La vida del escritor es, en muchos sentidos, una suma infame de tópicos archiconocidos y desgastados. Supongo que, de alguna manera, así como el mercado exige a los actores ciertos cánones de belleza que no deberían tener relación con el talento, o a las Rock Stars se les pide una extensa colección de extravagancias, tanto más extensa y tanto más extravagante cuanto más internacionalmente famosos, los escritores estamos condicionados a algunos mandatos que, finalmente, nos guste o no, acabamos cumpliendo. Personalmente, no fumo en pipa ni tengo una estufa a leña ni un gato gordo de actitud augusta que duerma la siesta sobre el piano de cola ―que, dicho sea de paso, tampoco tengo―, pero intento reírme de mí mismo cada vez que me descubro cumpliendo la ley no escrita de los escribas.

Así, mi colección personal de manías, malas costumbres, vicios del cuerpo y del alma y pequeñas arrogancias mundanas, crece día a día, alimentada sin querer por cada letra que veo aparecer en mi pantalla, por la generosidad con que el mundo ofrece oportunidades de ser criticado y por mi afición oculta a vengarme con palabras de afrentas que, en rigor de verdad, no sufrí.

Como casi todos los maniáticos, experimento insomnio crónico desde la primera juventud.
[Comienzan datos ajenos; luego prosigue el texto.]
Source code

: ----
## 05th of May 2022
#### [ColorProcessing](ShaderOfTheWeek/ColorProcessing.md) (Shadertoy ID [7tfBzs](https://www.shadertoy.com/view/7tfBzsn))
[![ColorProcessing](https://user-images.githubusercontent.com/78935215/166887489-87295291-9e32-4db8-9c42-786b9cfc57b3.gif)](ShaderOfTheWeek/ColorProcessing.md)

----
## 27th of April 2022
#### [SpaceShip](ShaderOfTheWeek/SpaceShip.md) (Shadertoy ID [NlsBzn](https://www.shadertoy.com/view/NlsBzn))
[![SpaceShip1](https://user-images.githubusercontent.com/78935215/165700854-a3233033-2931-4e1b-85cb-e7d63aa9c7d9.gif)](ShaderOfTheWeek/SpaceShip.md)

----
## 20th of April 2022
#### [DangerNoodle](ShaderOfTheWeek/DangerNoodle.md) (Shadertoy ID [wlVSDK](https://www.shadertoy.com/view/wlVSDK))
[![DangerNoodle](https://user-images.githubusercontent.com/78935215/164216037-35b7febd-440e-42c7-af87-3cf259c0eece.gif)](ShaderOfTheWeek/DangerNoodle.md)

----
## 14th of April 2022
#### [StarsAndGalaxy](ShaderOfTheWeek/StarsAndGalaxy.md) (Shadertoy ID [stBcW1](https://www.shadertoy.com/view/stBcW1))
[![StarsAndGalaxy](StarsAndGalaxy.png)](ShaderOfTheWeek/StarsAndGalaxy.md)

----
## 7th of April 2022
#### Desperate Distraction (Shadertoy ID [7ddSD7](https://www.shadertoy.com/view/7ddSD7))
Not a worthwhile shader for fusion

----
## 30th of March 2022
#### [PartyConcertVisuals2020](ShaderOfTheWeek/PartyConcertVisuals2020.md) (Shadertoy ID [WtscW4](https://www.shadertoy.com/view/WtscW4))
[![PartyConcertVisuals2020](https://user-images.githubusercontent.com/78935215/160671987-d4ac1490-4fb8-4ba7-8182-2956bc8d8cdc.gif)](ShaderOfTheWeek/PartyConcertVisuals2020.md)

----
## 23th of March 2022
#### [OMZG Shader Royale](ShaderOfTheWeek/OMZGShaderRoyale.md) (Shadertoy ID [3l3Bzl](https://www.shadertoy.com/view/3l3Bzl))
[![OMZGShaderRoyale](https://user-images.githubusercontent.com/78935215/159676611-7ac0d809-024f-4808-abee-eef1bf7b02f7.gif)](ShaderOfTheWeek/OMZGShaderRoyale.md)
Cualquier motivo, por pequeño que sea, desde que mi conciencia terrenal se empeña en considerarme un homínido racional, un auténtico macho adulto de bípedo implume, me provoca una crisis de sueño. Jamás duermo en vísperas de un viaje, de una entrevista de trabajo o del estreno de una película que espero con ansia. No soy capaz ―no era, porque hace rato que estoy fuera de mercado― de conciliar el sueño si al día siguiente saldré a cenar con una mujer, ni consigo dormir si de forma inminente espero el resultado de cualquier cosa que haya hecho y me importe aunque sea un poco. Esto se extiende, pero no se limita a: exámenes, concursos, revisiones médicas, pruebas de embarazo ―no mías, evidentemente―, eventos sociales de poca o mucha relevancia, finales jugadas por la selección argentina de fútbol, reuniones familiares, vuelos en avión, conciertos en locales con capacidad para más de tres mil personas, cumpleaños propios o de terceros muy cercanos, fiestas para más de treinta y cinco personas, y tantos otros que sería imposible enumerarlos todos.